-- Instructions to follow --
Once you find the line with "X034600Y017809D03*", copy it and every line after it through the end of the entries below, exactly as written.

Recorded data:
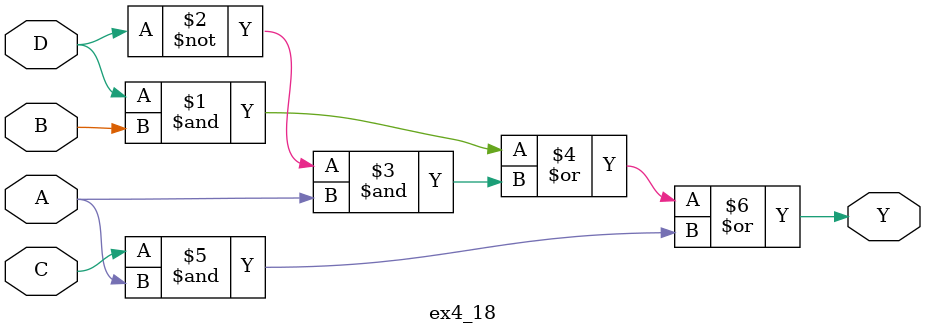
<source format=v>
module ex4_18 (
	input A, B, C, D,
	output Y
	);

        assign Y = (D&B) | (~D&A) | (C&A) ;

endmodule        

</source>
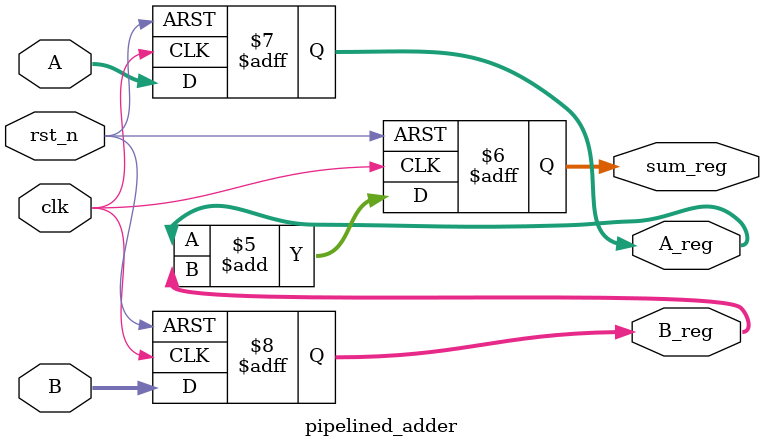
<source format=v>
module pipelined_adder (
    input clk,
    input rst_n,
    input [7:0] A,
    input [7:0] B,
    output reg [7:0] sum_reg,
    output reg [7:0] A_reg,
    output reg [7:0] B_reg
);

always @(posedge clk or negedge rst_n) begin
    if (!rst_n) begin
        A_reg <= 8'b0;
        B_reg <= 8'b0;
    end else begin
        A_reg <= A;
        B_reg <= B;
    end
end

always @(posedge clk or negedge rst_n) begin
    if (!rst_n)
        sum_reg <= 8'b0;
    else
        sum_reg <= A_reg + B_reg;
end

endmodule

</source>
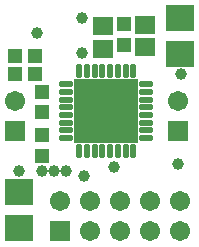
<source format=gbr>
%FSDAX24Y24*%
%MOIN*%
%SFA1B1*%

%IPPOS*%
%ADD32R,0.051300X0.047400*%
%ADD33O,0.049300X0.019800*%
%ADD34O,0.019800X0.049300*%
%ADD35R,0.216700X0.216700*%
%ADD36R,0.094600X0.086700*%
%ADD37R,0.067100X0.059200*%
%ADD38R,0.047400X0.051300*%
%ADD39R,0.067100X0.067100*%
%ADD40C,0.067100*%
%ADD41R,0.067100X0.067100*%
%ADD42C,0.039500*%
%LNde-120418_soldermask_top-1*%
%LPD*%
G54D32*
X035135Y023550D03*
X034465D03*
X035135Y022950D03*
X034465D03*
G54D33*
X036171Y022596D03*
Y022340D03*
Y022084D03*
Y021828D03*
Y021572D03*
Y021316D03*
Y021060D03*
Y020804D03*
X038829D03*
Y021060D03*
Y021316D03*
Y021572D03*
Y021828D03*
Y022084D03*
Y022340D03*
Y022596D03*
G54D34*
X036604Y020371D03*
X036860D03*
X037116D03*
X037372D03*
X037628D03*
X037884D03*
X038140D03*
X038396D03*
Y023029D03*
X038140D03*
X037884D03*
X037628D03*
X037372D03*
X037116D03*
X036860D03*
X036604D03*
G54D35*
X037500Y021700D03*
G54D36*
X039950Y024791D03*
Y023609D03*
X034600Y017809D03*
Y018991D03*
G54D37*
X038800Y023826D03*
Y024574D03*
X037400Y023776D03*
Y024524D03*
G54D38*
X038100Y023915D03*
Y024585D03*
X035350Y020215D03*
Y020885D03*
Y022335D03*
Y021665D03*
G54D39*
X034450Y021050D03*
X039900D03*
G54D40*
X034450Y022050D03*
X039950Y018700D03*
Y017700D03*
X038950Y018700D03*
Y017700D03*
X037950Y018700D03*
Y017700D03*
X036950Y018700D03*
Y017700D03*
X035950Y018700D03*
X039900Y022050D03*
G54D41*
X035950Y017700D03*
G54D42*
X036750Y019550D03*
X036150Y019700D03*
X035750D03*
X039900Y019950D03*
X039975Y022925D03*
X037750Y019850D03*
X036700Y024800D03*
X035350Y019700D03*
X034600D03*
X035200Y024300D03*
X036700Y023650D03*
M02*
</source>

-- Answer to the problem --
X034600Y017809D03*
Y018991D03*
G54D37*
X038800Y023826D03*
Y024574D03*
X037400Y023776D03*
Y024524D03*
G54D38*
X038100Y023915D03*
Y024585D03*
X035350Y020215D03*
Y020885D03*
Y022335D03*
Y021665D03*
G54D39*
X034450Y021050D03*
X039900D03*
G54D40*
X034450Y022050D03*
X039950Y018700D03*
Y017700D03*
X038950Y018700D03*
Y017700D03*
X037950Y018700D03*
Y017700D03*
X036950Y018700D03*
Y017700D03*
X035950Y018700D03*
X039900Y022050D03*
G54D41*
X035950Y017700D03*
G54D42*
X036750Y019550D03*
X036150Y019700D03*
X035750D03*
X039900Y019950D03*
X039975Y022925D03*
X037750Y019850D03*
X036700Y024800D03*
X035350Y019700D03*
X034600D03*
X035200Y024300D03*
X036700Y023650D03*
M02*
</source>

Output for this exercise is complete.